Mentre guardava gli abiti sulle grucce, accatastati sulla sedia, mani poggiate sui fianchi, il primo toc toc.
Sguardo alla porta. Un battito perso. È sempre l’inizio.
Spinge il primo passo, che tanto poi gli altri vengono da sè.
La porta si apre. Sorriso di circostanza, un po’ tirato per la verità. E via di can can.

Si era aspettata un po’ più gente, invece si era fatto vivo solo qualche amico con relativa fidanzata più o meno sconosciuta. E le vecchie amiche di sempre. Che poi loro l’avevano preso come l’aperitivo del giovedì, solo a un orario diverso.
E vabbè, pensava di essere più interessante, dall’esterno.
Alla fine l’importante era che si fossero portati via qualcosa. Mica tanto, mica tutto. Però era come se avessero fatto posto.

Verso le due, quando la luce stava iniziando a cambiare colore, era venuta la signora del terzo piano. Che cerca signora? Aveva chiesto dopo 15 minuti buoni di rovistamento.
È che non lo so cosa c’è qui. Mi sembra un sacco di schifezze.
Aveva alzato un sopracciglio. Che forse le garberebbe di più questo? Sollevando la manica del maglione verde fin sul gomito.
La signora era parsa interessata. Anzi aveva proprio torto il collo e fermato le manine arraffose nella cesta dei vestiti. Si era alzata piano avanzando nella sua direzione e lei non aveva abbassato il braccio. E così, ziip. Se l’era preso.
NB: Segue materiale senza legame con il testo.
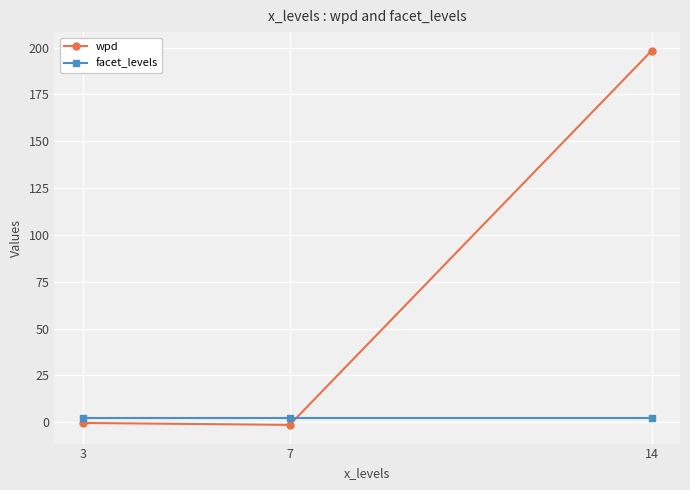

Which series has the largest total across all categories?

wpd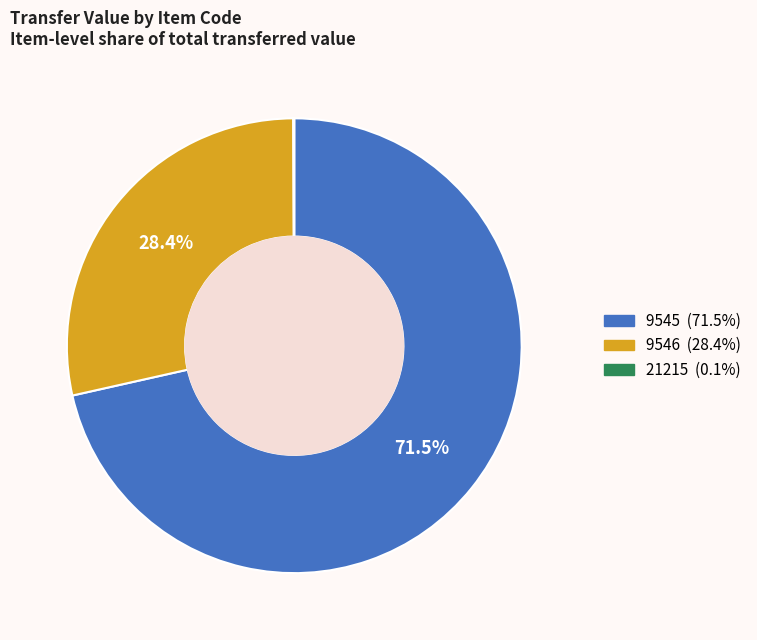

Does any single category account for the majority?

Yes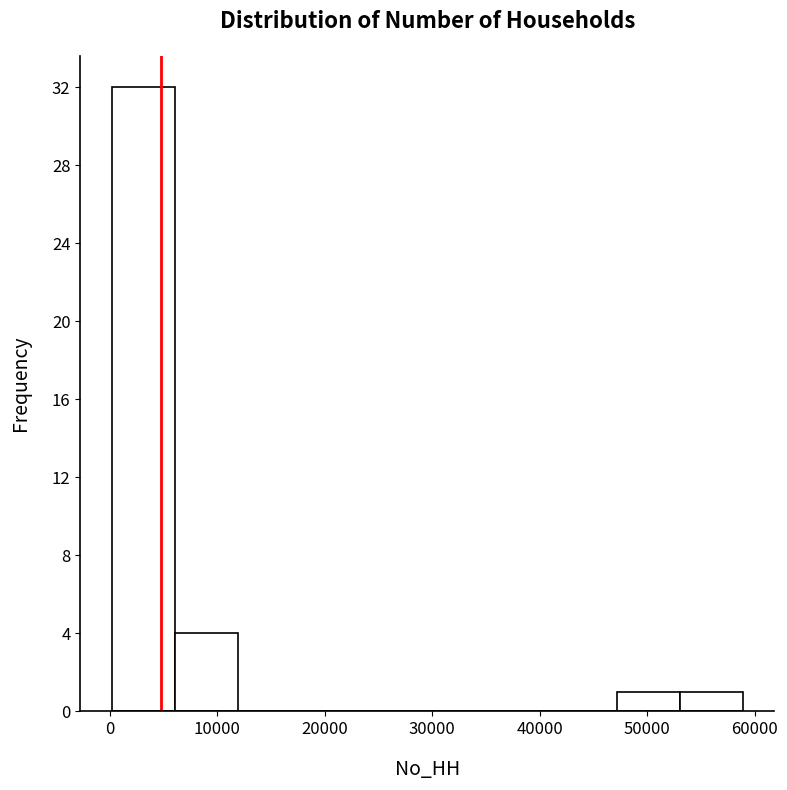

Reading left to right, transcribe this chart: for each bar, give the range it covers on the x-axis and its height. Neither the bar edges nor the heights are printed on the chart, so give them approximately, as read against the axes.

0 to 6000: 32
6000 to 12000: 4
12000 to 18000: 0
18000 to 24000: 0
24000 to 30000: 0
30000 to 35000: 0
35000 to 41000: 0
41000 to 47000: 0
47000 to 53000: 1
53000 to 59000: 1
Grazie eh! aveva tintinnato sul pianerottolo soddisfatta e frettolosa, forse per paura di dover restituire il braccio.
Che pare sempre strano prendere una cosa senza pagarla, se non sei abituato.
In meno di due ore la signora del terzo piano doveva aver parlato con mezzo quartiere perché era un continuo bussare e scampanellare e staccar pezzi di qui e di là. Questi si, che sembravano interessanti.


Ci fu quello che si portò via le orecchie, uno solo per la verità. E quella delle ginocchia. Solo le ginocchia. Le avevano dovute separare dalle gambe che erano rimaste li, sulla sedia vicino ai vestiti. Poco però, perché erano venuti due fidanzati e se le erano portate via soddisfatti, una per ognuno.
Aveva detto no solo al ragazzino che voleva la testa. Metti che poi ci guardava dentro.
Fammi la cortesia, appoggiala li, vicino alla finestra.

Si sentiva leggera.
Il motorino non c’era più (chissà se lo sentiva quello dell’orecchio), ma il freddo sulle guance era rimasto. Ed era essenziale.
L’occhio ruota verso il termosifone. Vede la goccia ma non la sente.